ARC Audio 8, Competitor 2
Cooling Design Determines Play Time
Last and certainly not least, we examined the physical design of the amplifiers to evaluate their cooling capabilities. When you drive a subwoofer at high output levels, an amplifier, even as efficient as these, needs to dissipate the heat it generates. The ARC amp uses a small cooling fan that is mounted on the back edge of the amplifier’s vertical heatsink. The fan draws air in from the sides of the amp, then pushes it out the back. There’s a plate behind the finned heatsink that causes the air to flow along the heatsink and out of the amp’s ends to maximize the moving air’s cooling effect.
The competitor amp also has a fan on the side of the amp. It draws air into the case, and it exits out the other side. The airflow path is near the output switching devices but isn’t routed through any part of the heatsink.
We let each amp play at its maximum output level for a few minutes. The ARC reached 140 degrees Fahrenheit (60 degrees Celsius), and the competitor was a mind-blowing 204.8 degrees Fahrenheit (96 degrees Celsius) in less than three minutes. The chances of this high-power amp overheating due to the heatsink’s small size is a serious concern.
A look inside the XDi amp showed temperature sensors near the output switching devices and the power supply transformer. We couldn’t find any temperature sensing in the competitor amplifier.
A microprocessor controls the fan in the ARC Audio amp. The fan goes to full speed when the amp gets hot and continues to run until it is cool. On the competitor amp, the fan speed seems related to the power being produced by the amp.
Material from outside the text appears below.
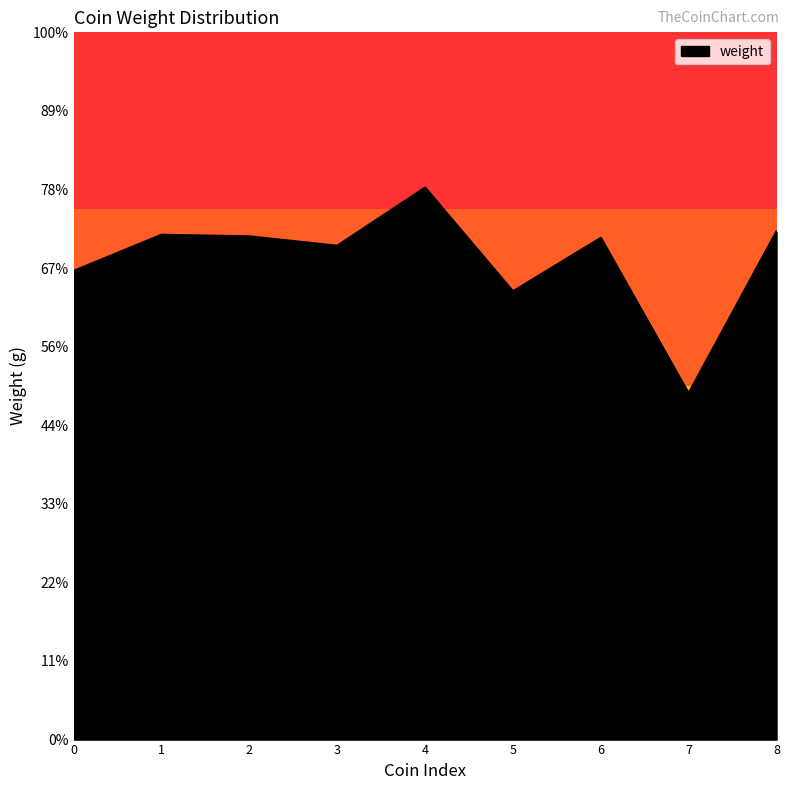

Is this an area chart (filled region under the line)?

Yes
If you get the amp hot then turn the signal down, the fan slows down. That doesn’t make any sense.
ARC Audio 9, Competitor 2
Factory Stereo Integration Features
If you’re hoping to add one of these amplifiers to the factory-installed radio in your car or truck, then the ARC will be the best choice. The XDi has automatic turn-on detection so that the amp will turn itself on when you turn on the radio. Likewise, it includes a pair of RCA adapter pigtails that can be connected to the speaker wires from the radio or amp to provide a signal. The competitor amp will need an external line-level converter that includes a remote turn-on output.
ARC Audio 10, Competitor 2
Remote Level Control
The XDi 650.1 includes a remote level control. The other amp doesn’t, and we didn’t see a part number listed in the owner’s manual or on the product page on their website.
ARC Audio 11, Competitor 2
Upgrade Your Stereo with a Quality Subwoofer
As we said at the beginning, the right choice of amplifiers for you depends on your application. If all that matters is a three-second burp at an SPL contest, then the choice is crystal clear. If you’re shopping for an amplifier that will sound good and continue to play for hours and hours, the information provided above should make your choice obvious.
It was purely chance that we pitted these two amplifiers against each other. In terms of power, no, these weren’t equal. With that said, ARC has two larger amplifiers in the X2 family (which replaced XDi). There’s the 1,100-watt X2 1100.1 and the monster X2 2500.1 2,500-watt unit. Both of those amps share the same basic design as the XDi family but add a few more features and updated circuitry.
If the power ratings on an amplifier you’re considering seem too good to be true, if the heatsink is tiny or the price seems like too much of a bargain, chances are you’re going to be missing out on some critical features or performance factors. The best amp isn’t always the one that makes the most power.